Polemik Dwifungsi ABRI: Kaitannya dengan Revisi UU TNI, Kupas Tuntas Historis & Dampaknya

Akar Polemik Dwifungsi ABRI dapat dilacak kembali ke masa kemerdekaan, di mana militer tidak hanya berperang, tetapi juga terlibat dalam pembangunan. Namun, di bawah Orde Baru, konsep ini diformalkan dan dilembagakan, membuka jalan bagi intervensi militer di hampir semua aspek kehidupan bernegara, termasuk politik dan birokrasi.

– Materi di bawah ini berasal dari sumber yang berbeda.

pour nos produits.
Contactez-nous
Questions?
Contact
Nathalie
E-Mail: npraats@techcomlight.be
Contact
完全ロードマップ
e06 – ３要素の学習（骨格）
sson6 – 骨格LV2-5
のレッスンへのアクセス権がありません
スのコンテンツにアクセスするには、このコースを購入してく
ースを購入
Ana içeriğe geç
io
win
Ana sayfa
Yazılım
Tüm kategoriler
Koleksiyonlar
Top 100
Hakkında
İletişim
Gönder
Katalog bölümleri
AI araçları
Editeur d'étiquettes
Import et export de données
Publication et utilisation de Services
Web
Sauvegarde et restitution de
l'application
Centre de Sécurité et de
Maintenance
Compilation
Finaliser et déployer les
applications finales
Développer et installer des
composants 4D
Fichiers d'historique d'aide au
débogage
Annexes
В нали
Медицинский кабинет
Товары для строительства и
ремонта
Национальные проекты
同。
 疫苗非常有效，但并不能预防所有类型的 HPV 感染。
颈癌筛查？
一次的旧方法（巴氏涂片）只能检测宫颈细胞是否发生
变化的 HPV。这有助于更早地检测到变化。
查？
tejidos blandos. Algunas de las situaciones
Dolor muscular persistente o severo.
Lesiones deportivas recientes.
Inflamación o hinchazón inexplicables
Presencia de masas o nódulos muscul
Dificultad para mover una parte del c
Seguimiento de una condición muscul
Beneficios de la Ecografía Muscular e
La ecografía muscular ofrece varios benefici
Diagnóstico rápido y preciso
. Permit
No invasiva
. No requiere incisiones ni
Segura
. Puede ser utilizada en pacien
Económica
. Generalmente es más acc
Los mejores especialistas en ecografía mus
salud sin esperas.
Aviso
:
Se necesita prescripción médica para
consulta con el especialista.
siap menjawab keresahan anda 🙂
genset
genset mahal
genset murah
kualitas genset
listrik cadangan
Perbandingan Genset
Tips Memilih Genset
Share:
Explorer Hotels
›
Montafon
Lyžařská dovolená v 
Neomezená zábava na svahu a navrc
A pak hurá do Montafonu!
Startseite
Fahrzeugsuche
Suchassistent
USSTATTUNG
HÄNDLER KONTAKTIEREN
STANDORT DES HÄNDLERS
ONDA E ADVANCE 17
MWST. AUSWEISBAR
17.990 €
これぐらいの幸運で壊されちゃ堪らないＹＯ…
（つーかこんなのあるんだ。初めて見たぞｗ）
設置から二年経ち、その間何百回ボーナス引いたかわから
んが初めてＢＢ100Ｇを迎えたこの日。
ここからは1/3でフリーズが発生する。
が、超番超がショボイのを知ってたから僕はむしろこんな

Konsep Dwifungsi ABRI adalah salah satu warisan paling kontroversial dari era Orde Baru di Indonesia. Secara historis, dwifungsi ini mengklaim bahwa Angkatan Bersenjata Republik Indonesia (ABRI) memiliki dua fungsi utama: sebagai kekuatan pertahanan keamanan dan sebagai kekuatan sosial-politik. Implementasinya memberikan militer peran yang sangat luas dan dominan.

Dengan Dwifungsi ABRI, banyak jabatan sipil penting diisi oleh perwira militer aktif atau purnawirawan. Hal ini menimbulkan kritik keras dari kalangan aktivis demokrasi, akademisi, dan masyarakat sipil. Mereka melihat dwifungsi sebagai penghambat demokratisasi dan penyebab militerisme yang merugikan.

Pascaperistiwa Reformasi 1998, tuntutan untuk mengakhiri Polemik Dwifungsi ABRI menjadi sangat kuat. Gelombang reformasi memaksa militer untuk kembali ke fungsi aslinya sebagai alat pertahanan negara. Lahirnya Ketetapan MPR dan Undang-Undang TNI 2004 menjadi tonggak penting dalam proses ini.

UU TNI 2004 secara tegas menghapus peran sosial-politik TNI. Ini menandai era baru bagi militer Indonesia, di mana mereka diharapkan menjadi kekuatan profesional yang menjunjung tinggi supremasi sipil. Langkah ini dipandang sebagai pencapaian besar reformasi.

Namun, belakangan ini, wacana revisi UU TNI kembali mencuat, menghidupkan kembali Polemik Dwifungsi ABRI. Sejumlah pasal dalam draf revisi, terutama mengenai penempatan prajurit aktif di jabatan sipil, menimbulkan kekhawatiran besar di kalangan masyarakat dan pengamat.

Para pengkritik khawatir bahwa revisi ini, meskipun tidak secara eksplisit mengembalikan dwifungsi, berpotensi membuka pintu bagi militer untuk kembali mendominasi ranah sipil. Hal ini dapat mengancam prinsip-prinsip demokrasi dan menghambat proses reformasi birokrasi yang masih berjalan.

Pihak pemerintah dan DPR berargumen bahwa revisi ini diperlukan untuk mengoptimalkan peran TNI dalam menghadapi tantangan kontemporer, seperti ancaman siber dan bencana alam. Mereka menegaskan bahwa revisi ini bukan upaya untuk menghidupkan kembali dwifungsi lama.